* **Material for this exercise**
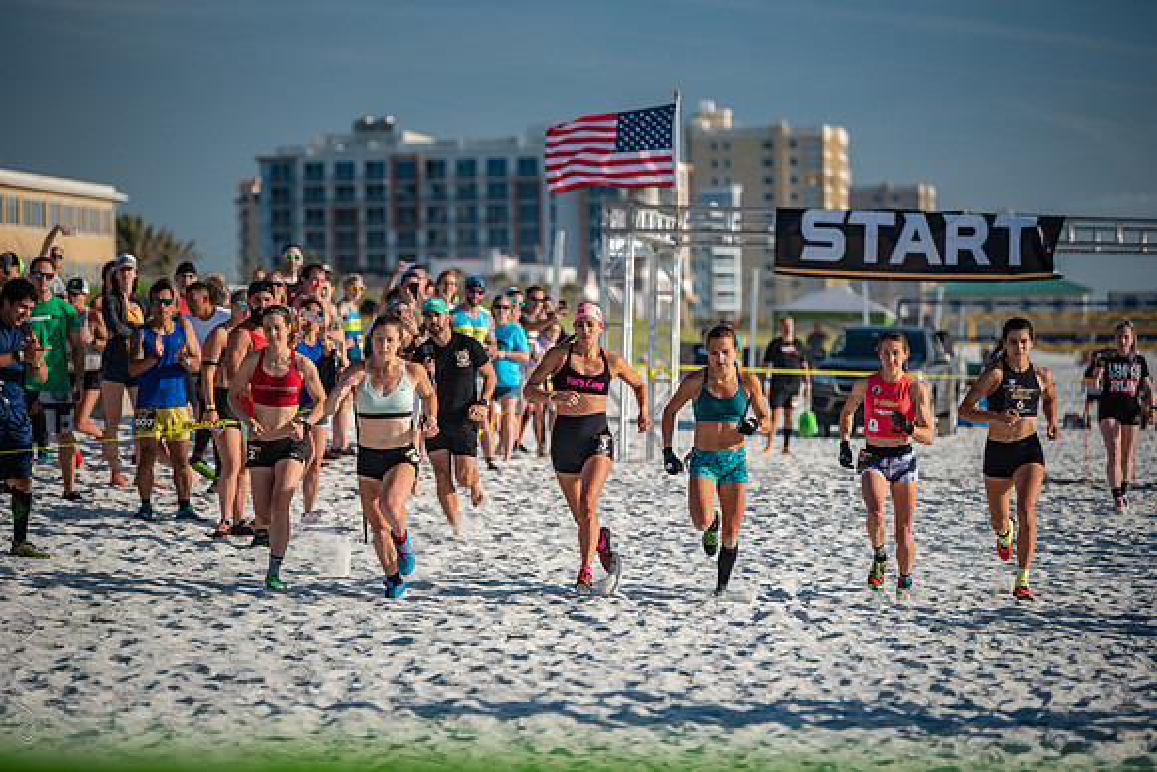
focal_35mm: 145
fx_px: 4656
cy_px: 386
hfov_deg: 14.2
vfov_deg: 9.5
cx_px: 578
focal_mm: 140
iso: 450
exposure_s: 1/4000
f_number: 2.8
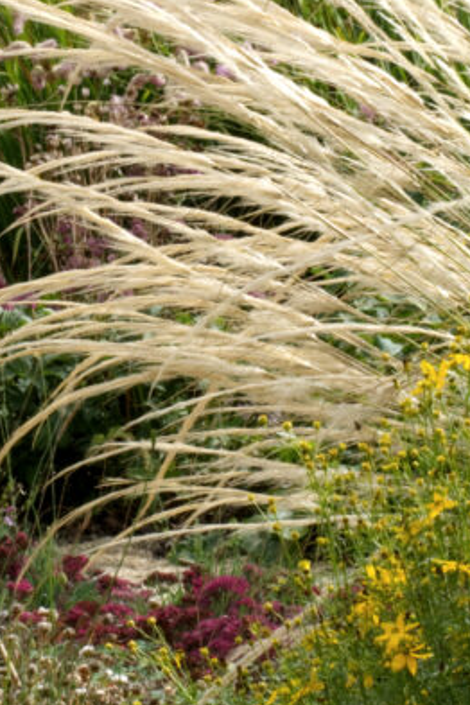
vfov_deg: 4.4
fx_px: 9184
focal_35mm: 469
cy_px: 515
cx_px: 478
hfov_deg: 2.9
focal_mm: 80
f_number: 18
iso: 400
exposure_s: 1/125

* **Task objective**
Print the material verbatim; drop the pictures.

* **Response below**
focal_35mm: 145
fx_px: 4656
cy_px: 386
hfov_deg: 14.2
vfov_deg: 9.5
cx_px: 578
focal_mm: 140
iso: 450
exposure_s: 1/4000
f_number: 2.8
vfov_deg: 4.4
fx_px: 9184
focal_35mm: 469
cy_px: 515
cx_px: 478
hfov_deg: 2.9
focal_mm: 80
f_number: 18
iso: 400
exposure_s: 1/125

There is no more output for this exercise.